Not only did Racine step into this complex suite of agencies at the very moment when austerity measures closed the tap on its already limited resources; but as Secretary of Health and Human Services, Racine was in line to be the principle scapegoat for all the blame that would inevitably accompany the rollout of Shummy Care.

It was always in the cards, even before Hurricane Irene made matters worse.  Doug Racine was to be permanently neutralized as a rival for Shumlin’s future ambitions.

It was always in the cards. The only question was when it would all blow up and how far the shrapnel would travel.

I keep reading that Racine has barely been heard from since taking on Health and Human Services.  Could that have had something to do with the old adage, “If you can’t say something nice, don’t say anything at all?”  

I suspect there are volumes of meaning in that silence; but Racine is a good Democrat and a generally nice guy, so we won’t hear it from him.

His “boss” wouldn’t hear of a tax increase on the wealthy to enable HHS to do a proper job of dealing with the growing pool of need in Vermont; but Racine had accepted the thankless job of helmsman on the Titanic, and it was his job to make the best of things until it was time to go down with the ship.

Do I detect a hint of sulphur in the air?  

Cue orchestra. (Curtain.)

Patient’s Choice Still Not Secured

If you were among the many Vermonters who lobbied their legislators in the name of a patient’s right to choose, sometimes referred to as “death with dignity,” you probably think that the campaign is over and the battle won.

With the passage of Act 39, “An act relating to patient choice and control at the end of life,” that right of choice became law; but because no mechanism was in place through which to make exercise of that right available to all patients in need, for many of the terminally ill, it is still largely a symbolic victory.

The State of Vermont provides some online guidance regarding the implications of the new law, including all of the documents necessary to satisfy its requirements; but for finding a physician who is willing to assist the terminally ill in exercising their choice under the law, patients are on their own.

There is  a lot of work left to be done to make this choice truly a functional reality for all Vermonters.

Patient Choices Vermont is working with Compassion & Choices and reaching out to those of us who

joined in the effort to change the law.   Our help is needed once again to individually speak with our primary care providers  in order to identify physicians who are willing to help patients who are seeking relief under the law.  

The most urgent need is to locate physicians who are willing to provide assistance to those who are not their own patients.  As physicians cannot be compelled to provide an end of life prescription to one of their patients, there is a genuine need to find relief for them elsewhere.

According to Linda Waite Simpson,  State Director of Compassion and Choices,

The law is working well. Many terminally ill Vermonters gain security and peace of mind through knowing they have more end-of-life choice and control. Some will pursue a prescription for the medication authorized by this law and a small number will fully utilize it.

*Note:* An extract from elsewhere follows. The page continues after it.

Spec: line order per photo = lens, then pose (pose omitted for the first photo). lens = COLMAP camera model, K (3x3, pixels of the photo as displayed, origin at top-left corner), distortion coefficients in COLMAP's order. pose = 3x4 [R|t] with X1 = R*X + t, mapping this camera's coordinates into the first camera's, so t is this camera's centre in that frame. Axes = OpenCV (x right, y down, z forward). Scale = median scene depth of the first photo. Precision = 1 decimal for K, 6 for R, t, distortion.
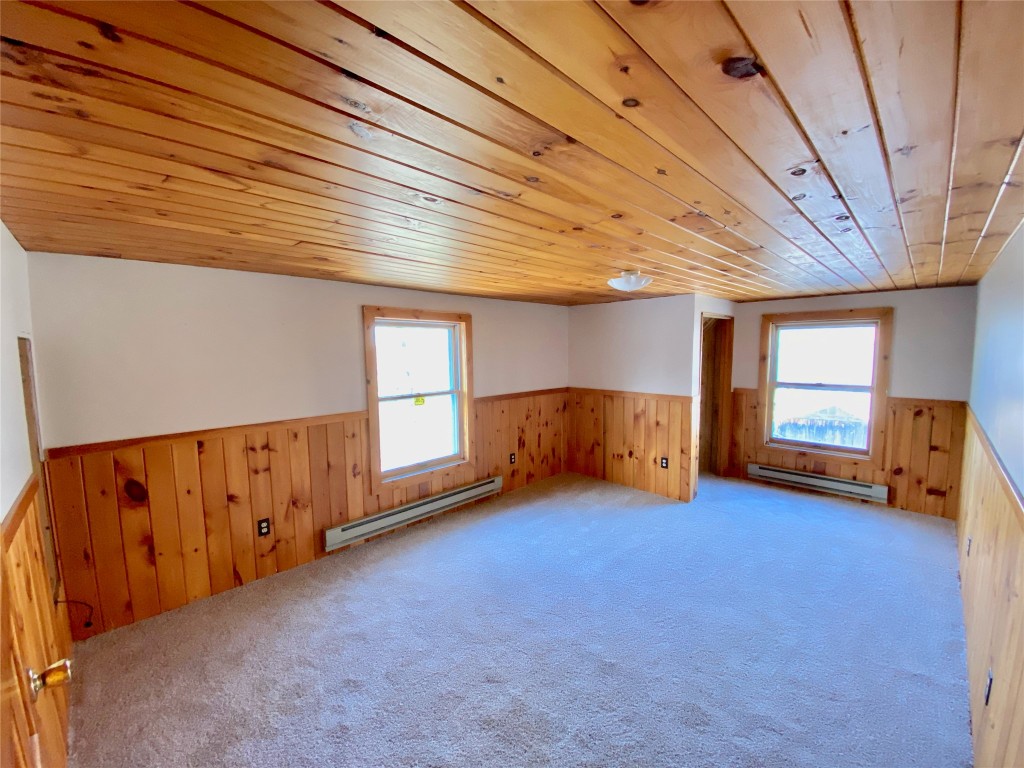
lens RADIAL K [[413.2, 0, 508.0], [0, 413.2, 384.4], [0, 0, 1]] dist [0.078489, -0.049534]
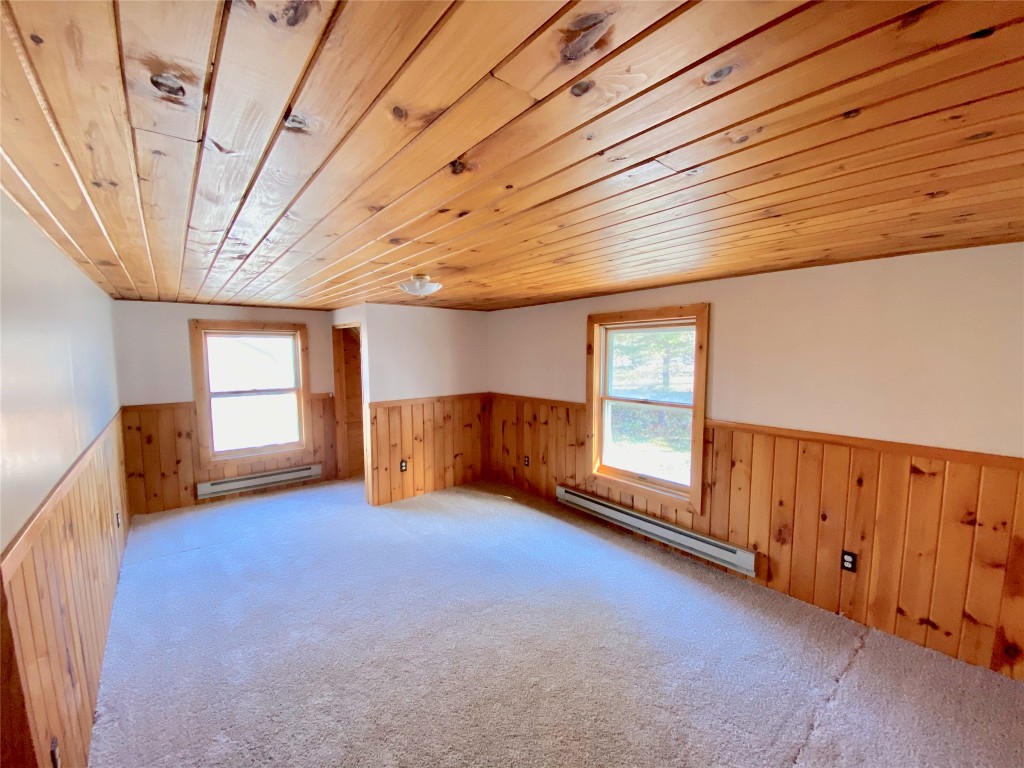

In the end, very few terminal patients choose to take the life-ending dose even when they have it in hand; but the knowledge that they may exercise that choice, should the suffering become truly unbearable, provides a reassuring sense of control and peace of truly palliative value.

Simpson and her colleagues are meeting with supporters throughout the state and asking for their help to spread the word about what the law means to patients, what help is available, and what help is still needed so that every Vermonter can be secure in their right to choice at the end of life.